Detailed Description:
The article focuses on the increasing need for IP address allocations as applications grow in the Google Kubernetes Engine (GKE). It examines the use of Class E IPv4 addresses (240.0.0.0/4) as a solution for organizations facing RFC 1918 address exhaustion. Here are the key points:
– **IP Address Exhaustion Challenge**: As more applications are hosted on GKE, the scarcity of private IPv4 addresses leads to difficulties in scaling operations for many large organizations.
– **IPv6 as a Solution**: Although IPv6 addresses provide a vast pool of IP addresses, many enterprises are not yet prepared to fully transition to IPv6.
– **Class E IPv4 Addresses**: Class E addresses, while reserved for future use, can be utilized under certain circumstances on Google Cloud VPC and can alleviate the scarcity of traditional private IPv4 addresses.
– **Misconceptions Addressed**:
– Class E addresses are compatible with many Google services.
– They enable communication with external services using NAT or IP masquerading.
– There are no inherent performance limitations compared to traditional IP ranges.
– **Benefits of Using Class E Addresses**:
– **Vast Address Space**: Class E addresses offer approximately 268.4 million addresses, significantly exceeding the capacity of RFC 1918, which offers about 17.9 million addresses.
– **Scalability and Growth**: Organizations can smoothly scale applications in GKE without the constraints of limited address space.
– **Efficient Resource Utilization**: Helps in minimizing address conflicts and optimally manages IP resources.
– **Future-Proofing Infrastructure**: Early adoption may prepare organizations for future increases in IP address demand.
– **Considerations Before Adoption**:
– **Operating System Compatibility**: Verify that the chosen systems support Class E addressing.
– **Networking Equipment**: Ensure that routers and firewalls are capable of handling Class E addresses.

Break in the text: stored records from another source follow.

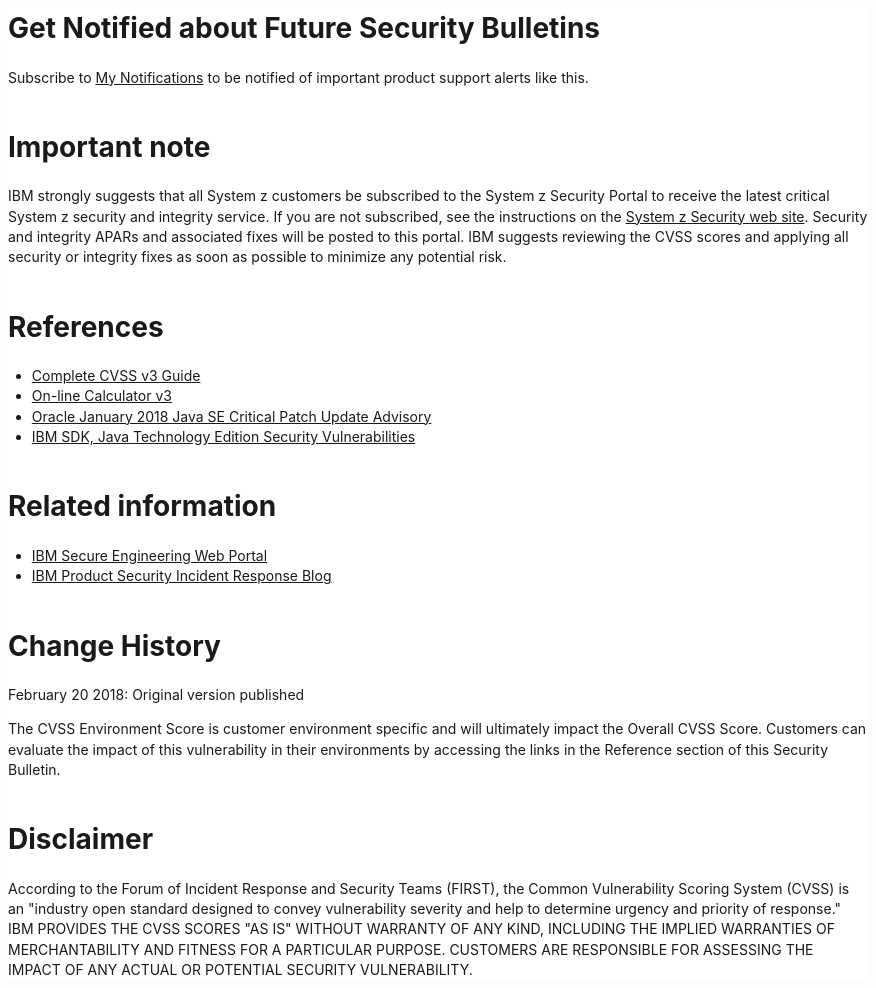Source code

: # Get Notified about Future Security Bulletins

Subscribe to [My Notifications](http://www-01.ibm.com/software/support/einfo.html) to be notified of important product support alerts like this. 

# Important note

IBM strongly suggests that all System z customers be subscribed to the System z Security Portal to receive the latest critical System z security and integrity service. If you are not subscribed, see the instructions on the [System z Security web site](http://www.ibm.com/systems/z/solutions/security_subintegrity.html). Security and integrity APARs and associated fixes will be posted to this portal. IBM suggests reviewing the CVSS scores and applying all security or integrity fixes as soon as possible to minimize any potential risk. 

# References
* [Complete CVSS v3 Guide](http://www.first.org/cvss/user-guide)
* [On-line Calculator v3](http://www.first.org/cvss/calculator/3.0)
* [Oracle January 2018 Java SE Critical Patch Update Advisory](http://www.oracle.com/technetwork/security-advisory/cpujan2018-3236628.html#AppendixJAVA)
* [IBM SDK, Java Technology Edition Security Vulnerabilities](https://developer.ibm.com/javasdk/support/security-vulnerabilities/)

# Related information
* [IBM Secure Engineering Web Portal](http://www.ibm.com/security/secure-engineering/bulletins.html)
* [IBM Product Security Incident Response Blog](http://www.ibm.com/blogs/psirt)

# Change History

February 20 2018: Original version published 

The CVSS Environment Score is customer environment specific and will ultimately impact the Overall CVSS Score. Customers can evaluate the impact of this vulnerability in their environments by accessing the links in the Reference section of this Security Bulletin. 

# Disclaimer

According to the Forum of Incident Response and Security Teams (FIRST), the Common Vulnerability Scoring System (CVSS) is an "industry open standard designed to convey vulnerability severity and help to determine urgency and priority of response." IBM PROVIDES THE CVSS SCORES "AS IS" WITHOUT WARRANTY OF ANY KIND, INCLUDING THE IMPLIED WARRANTIES OF MERCHANTABILITY AND FITNESS FOR A PARTICULAR PURPOSE. CUSTOMERS ARE RESPONSIBLE FOR ASSESSING THE IMPACT OF ANY ACTUAL OR POTENTIAL SECURITY VULNERABILITY.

– **Careful Migration Planning**: Transitioning from RFC 1918 to Class E requires strategic planning.
– **Case Study – Snap**: Snap faced severe IP exhaustion challenges due to the high deployment of pods in GKE. Rather than fully migrate to IPv6, they implemented a dual-stack system (IPv6 + Class E) that effectively doubled their available IP capacity and removed address exhaustion challenges.
– **Configuration Guidance**: The article provides detailed steps for configuring new clusters with Class E and migrating existing clusters, addressing both modern requirements and legacy system compatibility.
This analysis underscores the relevance of Class E addressing in the context of cloud networking and compliance, offering significant strategic value for security and infrastructure professionals engaged with large cloud environments and container orchestration.